The irony is that the Arabs resolutely opposed that plan. The majority of Jews in Mandate Palestine accepted the resolution but both the Arab Higher Committee and the Arab League rejected the resolution. Both those latter organisations (and a host of other Arab leaders) indicated a complete unwillingness to accept any form of territorial division. Despite adoption of the plan by the UNGA, it was never implemented. Instead, the Arabs announced their intention to take all necessary measures to prevent the implementation of the resolution, declaring war in Mandatory Palestine.

Historian Arieh Avneri writes,

As the partition vote approached, it became clear little hope existed for a political solution to a problem that transcended politics: the Arabs’ unwillingness to accept a Jewish state in Palestine and the refusal of the Zionists to settle for anything less. The implacability of the Arabs was evident when Jewish Agency representatives David Horowitz and Abba Eban made a last-ditch effort to reach a compromise in a meeting with Arab League Secretary Azzam Pasha on September 16, 1947. Pasha told them bluntly:

The Arab world is not in a compromising mood. It’s likely, Mr. Horowitz, that your plan is rational and logical, but the fate of nations is not decided by rational logic. Nations never concede; they fight. You won’t get anything by peaceful means or compromise. You can, perhaps, get something, but only by the force of your arms. We shall try to defeat you. I am not sure we’ll succeed, but we’ll try. We were able to drive out the Crusaders, but on the other hand we lost Spain and Persia. It may be that we shall lose Palestine. But it’s too late to talk of peaceful solutions.”

The War of Independence was fought from 29 November 1947 through 20 July 1949 (in four phases). After Britain unceremoniously left Palestine and relinquished its Mandate responsibilities in May 1948, Israel declared statehood. She was immediately attacked by five surrounding Armies. Though vastly outnumbered, Israel  eventually won her defensive war. 

Why, then, does the UN observe an International Day of Solidarity with the Palestinian People to remember a non-binding UN resolution that was vehemently opposed by the Arabs and never implemented or constituted into international law?  

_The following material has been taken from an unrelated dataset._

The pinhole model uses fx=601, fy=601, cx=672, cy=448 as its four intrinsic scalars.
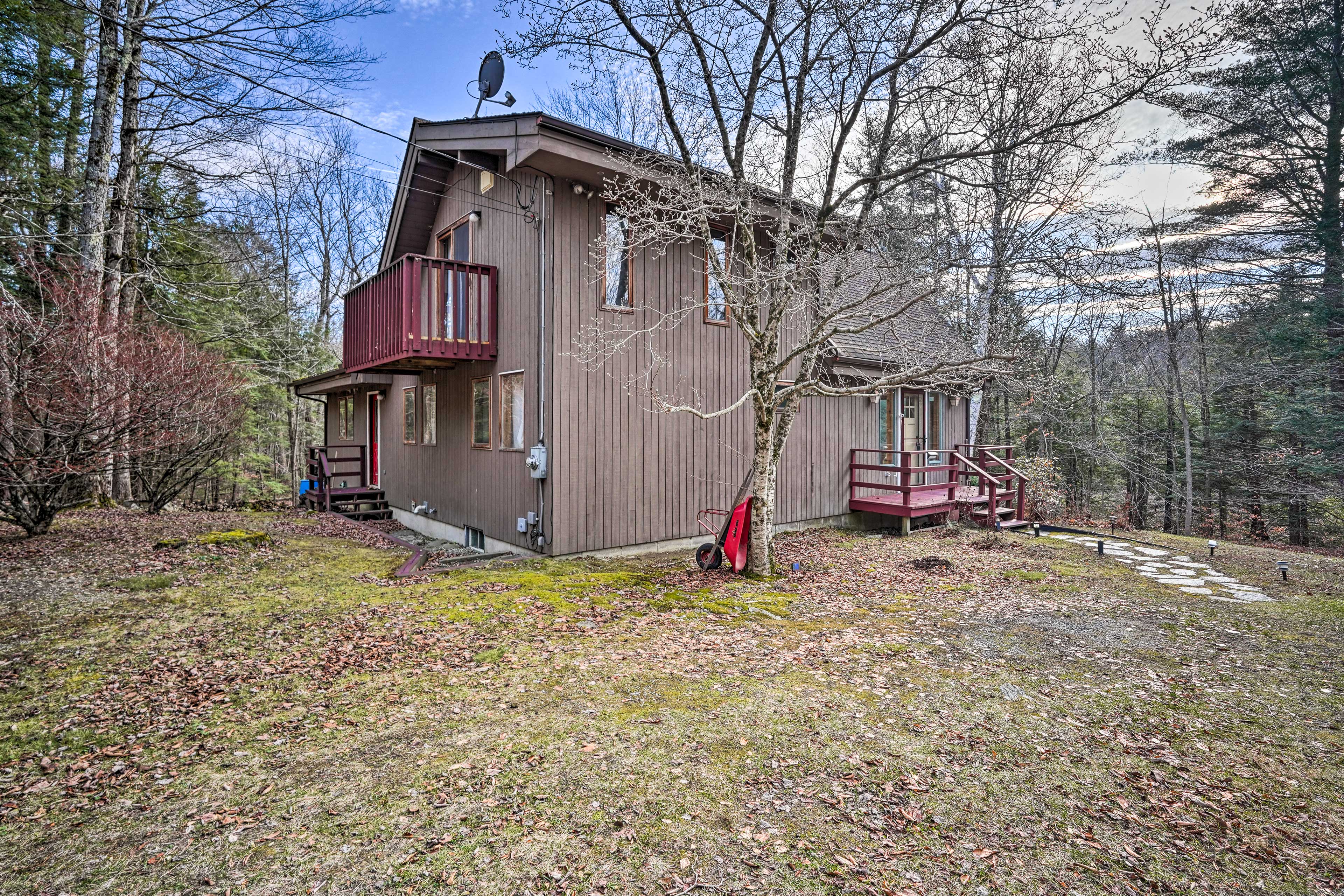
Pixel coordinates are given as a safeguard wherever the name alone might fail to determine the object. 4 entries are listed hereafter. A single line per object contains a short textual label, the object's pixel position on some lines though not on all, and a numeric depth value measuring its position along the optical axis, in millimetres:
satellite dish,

According to the UN Charter, UNGA Resolutions are not legally binding, being recommendations.  Only resolutions adopted by the Security Council under Chapter 7 may be obligatory. For this reason, UNGAR 181 cannot, in any manner, be considered as a basis for a Palestinian claim to statehood. Especially since the Partition Plan refers to the creation of an Arab state, not a Palestinian state.  In fact, nowhere is the creation of a Palestinian state for the Palestinian people indicated in the resolution, as there was never any such designation as “Palestinian” for the Arab population residing in the geographic region referred to at the time as Mandatory Palestine. While Arab nationalist movements were certainly present, it was not until the 1960s and 70s under Yasser Arafat and the PLO that Palestinian nationalism emerged.

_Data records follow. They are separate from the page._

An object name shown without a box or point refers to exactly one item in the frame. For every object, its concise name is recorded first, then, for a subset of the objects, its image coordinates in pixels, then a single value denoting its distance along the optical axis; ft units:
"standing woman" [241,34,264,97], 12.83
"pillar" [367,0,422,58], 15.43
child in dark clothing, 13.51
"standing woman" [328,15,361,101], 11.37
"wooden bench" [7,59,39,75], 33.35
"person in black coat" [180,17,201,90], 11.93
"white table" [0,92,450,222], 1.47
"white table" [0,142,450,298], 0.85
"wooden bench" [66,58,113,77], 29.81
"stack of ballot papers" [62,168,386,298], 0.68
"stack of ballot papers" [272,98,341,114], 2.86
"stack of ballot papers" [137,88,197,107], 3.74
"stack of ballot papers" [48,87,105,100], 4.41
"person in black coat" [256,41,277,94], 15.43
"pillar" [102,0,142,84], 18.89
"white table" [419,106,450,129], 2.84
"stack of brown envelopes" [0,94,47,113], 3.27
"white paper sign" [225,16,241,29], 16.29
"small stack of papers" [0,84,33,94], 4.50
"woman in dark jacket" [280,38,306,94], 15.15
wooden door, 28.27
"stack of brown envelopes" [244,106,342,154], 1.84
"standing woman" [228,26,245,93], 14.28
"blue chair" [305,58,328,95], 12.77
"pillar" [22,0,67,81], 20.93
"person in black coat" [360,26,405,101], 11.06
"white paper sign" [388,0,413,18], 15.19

Since the Arab states not only rejected the resolution upon its adoption, but also prevented its implementation, how can today’s Palestinian leadership (supported by the UN) either logically or legally claim Resolution 181 as a basis for the establishment of a Palestinian State?  

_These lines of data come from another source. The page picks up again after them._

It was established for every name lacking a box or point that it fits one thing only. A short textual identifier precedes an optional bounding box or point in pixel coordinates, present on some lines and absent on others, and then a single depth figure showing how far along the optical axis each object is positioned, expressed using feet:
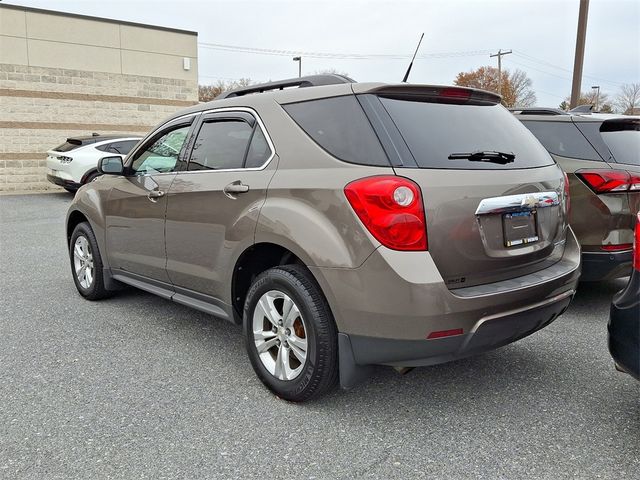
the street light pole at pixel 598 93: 257.96
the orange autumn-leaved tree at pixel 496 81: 200.39
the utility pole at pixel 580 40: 49.47
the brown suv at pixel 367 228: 8.37
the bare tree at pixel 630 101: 220.84
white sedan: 42.52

However, logic, law, and indeed historical fact seem not to matter in the propaganda activism of the Palestinians and their supporters. November 29 is but one example of the historical revisionism that the Palestinian movement has successfully and persistently deployed. While older generations remember the history of Israel’s wars and its battle against enormous threats, the present generation is fed a diet of disinformation enticingly presented on social media platforms, where image is more important than fact and emotion overrides reason. Indeed, propagandists are making great strides in indoctrinating a whole generation unversed in history.